By late 2025, they had settled, somewhat reluctantly, into a more confrontational posture. Under immense pressure, they shut down the government. They prosecuted the shutdown in a somewhat strange, ad hoc way. But, as a political matter, they won.
Where are we now?
We’re regressing. War powers resolutions are useful and welcome. But what kind of multi-pronged approach would actually slow Trump, disorient him, expose his weakness?
For starters, refusing to fund his government, particularly the Departments of Defense, Justice, and Homeland Security, until lawful governing is restored.

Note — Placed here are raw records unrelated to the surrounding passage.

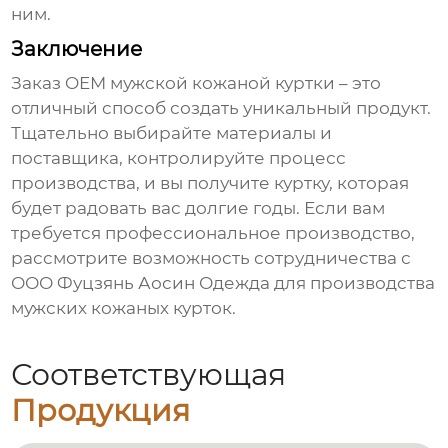
ним.
Заключение
Заказ
OEM мужской кожаной куртки
– это
отличный способ создать уникальный продукт.
Тщательно выбирайте материалы и
поставщика, контролируйте процесс
производства, и вы получите куртку, которая
будет радовать вас долгие годы. Если вам
требуется профессиональное производство,
рассмотрите возможность сотрудничества с
ООО Фуцзянь Аосин Одежда
для производства
мужских кожаных курток
.
Соответствующая
Продукция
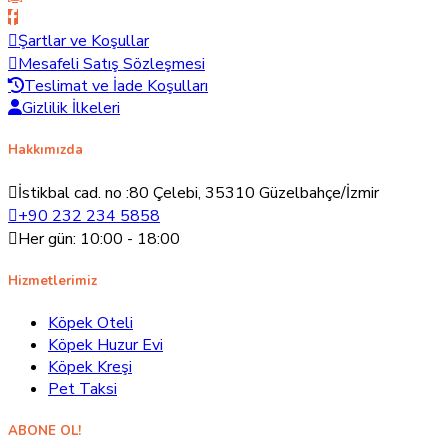
Şartlar ve Koşullar
Mesafeli Satış Sözleşmesi
Teslimat ve İade Koşulları
Gizlilik İlkeleri
Hakkımızda
İstikbal cad. no :80 Çelebi, 35310 Güzelbahçe/İzmir
+90 232 234 5858
Her gün: 10:00 - 18:00
Hizmetlerimiz
Köpek Oteli
Köpek Huzur Evi
Köpek Kreşi
Pet Taksi
ABONE OL!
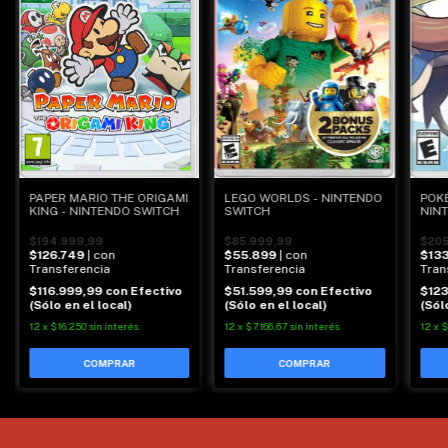
LEGO WORLDS - NINTENDO
POK
PAPER MARIO THE ORIGAMI
SWITCH
NIN
KING - NINTENDO SWITCH
$85.999,99
$205
$194.999,99
$55.899
| con
$13
$126.749
| con
Transferencia
Tran
Transferencia
$51.599,99
con
Efectivo
$12
$116.999,99
con
Efectivo
(Sólo en el local)
(Sól
(Sólo en el local)
12
x
$7.166,67
sin interés
12
x
$
12
x
$16.250
sin interés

That could entail legislative provisions that:
Prohibit the expenditure of funds for military operations against Greenland;
Require all federal law enforcement officers to wear badges, and show their faces, and de-escalate tactics in Minneapolis;
Require cooperation between DOJ and Minnesota to investigate the killing of Renee Good;
Full compliance with the Epstein transparency act.

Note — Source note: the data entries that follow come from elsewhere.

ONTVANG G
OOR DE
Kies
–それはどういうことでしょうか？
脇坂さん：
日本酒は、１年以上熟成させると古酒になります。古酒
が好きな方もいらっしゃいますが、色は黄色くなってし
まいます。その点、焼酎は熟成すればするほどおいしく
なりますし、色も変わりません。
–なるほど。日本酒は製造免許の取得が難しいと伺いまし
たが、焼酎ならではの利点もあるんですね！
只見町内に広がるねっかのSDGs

They could supplement these demands with:
Unified, public Democratic communication to the governments of Denmark and Greenland assuring them that Congress will not permit Greenland’s annexation;
Further communication vowing that any illegally seized Greenlandic territory or resources will be returned by the next U.S. administration;
Per Paul Krugman, refusing to work with Trump on substantive issues unless he offers deliverable concessions;
A robust antiwar movement;
If that doesn’t work, escalate to:
A Democratic-governor led federal tax protest.
This list isn’t intended to be authoritative or comprehensive. It’s meant to cast a harsh eye on the quiescent opposition, and start a discussion about a better approach.
Of course in chess, the rules of the game bind both players. Here, there’s no such symmetry. Trump is a crook who wields hugely destructive forces. If his aggression doesn’t win him support or adulation he’s liable to escalate until he invites disaster and everyone loses.
Unfortunately I think we just have to accept that this may be where we’re headed. For a mix of desperate rashness and vandalism for vandalism’s sake. Hopefully playing back at him will create deterrence. But we can’t buy him off with appeasement or ransoms or outright surrender. I thought we learned all of this last year?



As you point out, now is the time for Democrats in Congress to leverage the need to fund the government to curtail some of Trump’s most egregious behavior. ICE, Greenland, and withholding of funds from blue states are at the top of my (long) list.
On a more personal note, I share your assessed shortcomings… perhaps there is a common cause here.
Perhaps we need to study the tactics of how the Barons in England brought down King John to eventually bend the knee to the Magna Charta?